Come si legge in un comunicato dell’associazione, con Slow Food in Africa sono stati realizzati finora 1585 progetti nelle scuole e 1622 progetti nelle comunità, per un totale di 3207 orti attivi. Essi coinvolgono circa 305.000 studenti (la metà sono donne) e oltre 40.000 adulti (in questo caso le donne sono il 72%). Questi orti sono un chiaro segno che gli africani sono impegnati ad affrontare in prima persona i problemi di fame e malnutrizione. Come spiega Edie Mukiibi «Gli orti Slow Food non sono solo fonti di cibo per le comunità, ma anche strumenti educativi e culturali per tutti i soggetti coinvolti. Aumentano la quantità e la varietà di cibo fresco disponibile per l’autoconsumo, diminuendo la dipendenza dal mercato per i semi e le integrazioni della dieta…».

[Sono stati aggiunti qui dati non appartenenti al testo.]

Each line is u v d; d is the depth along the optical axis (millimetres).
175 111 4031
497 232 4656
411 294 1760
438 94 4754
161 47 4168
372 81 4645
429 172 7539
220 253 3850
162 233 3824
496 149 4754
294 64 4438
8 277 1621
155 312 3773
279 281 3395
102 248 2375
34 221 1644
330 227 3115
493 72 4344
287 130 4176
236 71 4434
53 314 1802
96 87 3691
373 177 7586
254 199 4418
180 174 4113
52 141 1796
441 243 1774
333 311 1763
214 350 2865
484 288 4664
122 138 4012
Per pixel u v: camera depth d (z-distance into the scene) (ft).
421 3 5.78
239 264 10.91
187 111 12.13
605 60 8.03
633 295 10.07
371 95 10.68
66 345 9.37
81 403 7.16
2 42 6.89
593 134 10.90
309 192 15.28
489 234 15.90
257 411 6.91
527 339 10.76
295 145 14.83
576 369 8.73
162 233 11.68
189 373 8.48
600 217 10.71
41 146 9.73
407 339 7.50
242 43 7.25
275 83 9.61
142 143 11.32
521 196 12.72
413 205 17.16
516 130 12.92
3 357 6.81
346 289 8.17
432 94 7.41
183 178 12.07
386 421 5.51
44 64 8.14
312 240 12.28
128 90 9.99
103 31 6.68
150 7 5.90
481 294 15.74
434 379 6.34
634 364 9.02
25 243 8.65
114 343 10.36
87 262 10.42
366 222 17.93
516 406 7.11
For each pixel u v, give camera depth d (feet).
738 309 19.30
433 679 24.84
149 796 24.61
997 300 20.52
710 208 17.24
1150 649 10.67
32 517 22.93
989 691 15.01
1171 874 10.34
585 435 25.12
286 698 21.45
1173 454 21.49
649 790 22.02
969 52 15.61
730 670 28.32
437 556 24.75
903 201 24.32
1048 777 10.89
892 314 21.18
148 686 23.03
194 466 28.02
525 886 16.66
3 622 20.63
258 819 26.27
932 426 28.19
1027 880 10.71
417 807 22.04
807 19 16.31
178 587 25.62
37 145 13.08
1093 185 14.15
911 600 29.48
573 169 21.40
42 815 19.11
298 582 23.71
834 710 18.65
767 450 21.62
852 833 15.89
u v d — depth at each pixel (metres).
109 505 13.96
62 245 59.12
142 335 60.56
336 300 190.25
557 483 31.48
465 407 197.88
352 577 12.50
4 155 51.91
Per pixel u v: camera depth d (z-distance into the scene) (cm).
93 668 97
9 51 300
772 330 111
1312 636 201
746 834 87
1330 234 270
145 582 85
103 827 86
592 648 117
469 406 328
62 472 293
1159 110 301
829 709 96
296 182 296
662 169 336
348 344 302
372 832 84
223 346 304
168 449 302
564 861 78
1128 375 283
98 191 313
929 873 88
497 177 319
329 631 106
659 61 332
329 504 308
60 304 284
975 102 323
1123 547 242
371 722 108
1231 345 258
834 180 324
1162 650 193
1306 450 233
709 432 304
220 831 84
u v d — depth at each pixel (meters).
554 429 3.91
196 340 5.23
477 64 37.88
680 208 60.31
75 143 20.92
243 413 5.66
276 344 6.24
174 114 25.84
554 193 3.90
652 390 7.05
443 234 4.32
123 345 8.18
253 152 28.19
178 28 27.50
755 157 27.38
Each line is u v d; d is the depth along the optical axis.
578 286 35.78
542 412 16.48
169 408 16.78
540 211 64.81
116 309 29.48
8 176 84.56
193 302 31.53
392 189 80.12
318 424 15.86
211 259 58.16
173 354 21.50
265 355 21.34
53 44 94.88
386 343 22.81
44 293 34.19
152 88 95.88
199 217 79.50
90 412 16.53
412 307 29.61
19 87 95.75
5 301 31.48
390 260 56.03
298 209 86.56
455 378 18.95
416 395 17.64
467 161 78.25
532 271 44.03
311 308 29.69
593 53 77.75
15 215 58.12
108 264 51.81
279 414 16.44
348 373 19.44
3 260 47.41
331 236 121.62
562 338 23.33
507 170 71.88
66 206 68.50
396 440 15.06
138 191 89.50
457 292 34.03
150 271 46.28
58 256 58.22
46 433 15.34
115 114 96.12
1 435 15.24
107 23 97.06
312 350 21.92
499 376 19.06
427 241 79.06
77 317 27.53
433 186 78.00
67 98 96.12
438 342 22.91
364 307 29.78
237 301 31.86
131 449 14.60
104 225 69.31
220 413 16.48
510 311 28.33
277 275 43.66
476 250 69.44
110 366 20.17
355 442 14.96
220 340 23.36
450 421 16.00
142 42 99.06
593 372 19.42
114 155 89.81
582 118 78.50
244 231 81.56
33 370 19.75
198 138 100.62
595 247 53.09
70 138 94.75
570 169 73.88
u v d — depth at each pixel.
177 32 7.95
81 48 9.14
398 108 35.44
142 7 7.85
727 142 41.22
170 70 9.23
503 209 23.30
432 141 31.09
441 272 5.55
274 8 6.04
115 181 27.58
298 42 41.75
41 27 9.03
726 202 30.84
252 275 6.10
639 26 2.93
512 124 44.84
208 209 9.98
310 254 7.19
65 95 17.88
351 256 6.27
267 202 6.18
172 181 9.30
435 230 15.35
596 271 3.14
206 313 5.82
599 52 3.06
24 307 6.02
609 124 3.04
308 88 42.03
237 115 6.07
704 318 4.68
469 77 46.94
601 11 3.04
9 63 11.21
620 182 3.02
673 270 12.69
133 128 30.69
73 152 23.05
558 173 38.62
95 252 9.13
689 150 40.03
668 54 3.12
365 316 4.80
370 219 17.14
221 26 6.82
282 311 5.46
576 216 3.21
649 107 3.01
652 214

Sarei fin troppo ottimista se pensassi che la strada indicata da Slow Food sulla dura terra e dalle ONG nel Mar Mediterraneo, rappresenta la soluzione dei problemi che affliggono in primo luogo il continente africano. Ma in questi casi bisogna essere anche molto pratici e concreti: se gli orti danno da mangiare e creano ambienti migliori per migliaia di persone, è necessario sostenere queste iniziative, condividerle. Senza aspettare i governi che, in molti casi, non hanno interesse alcuno nei confronti della sofferenza che riguarda e coinvolge gran parte del nostro Pianeta.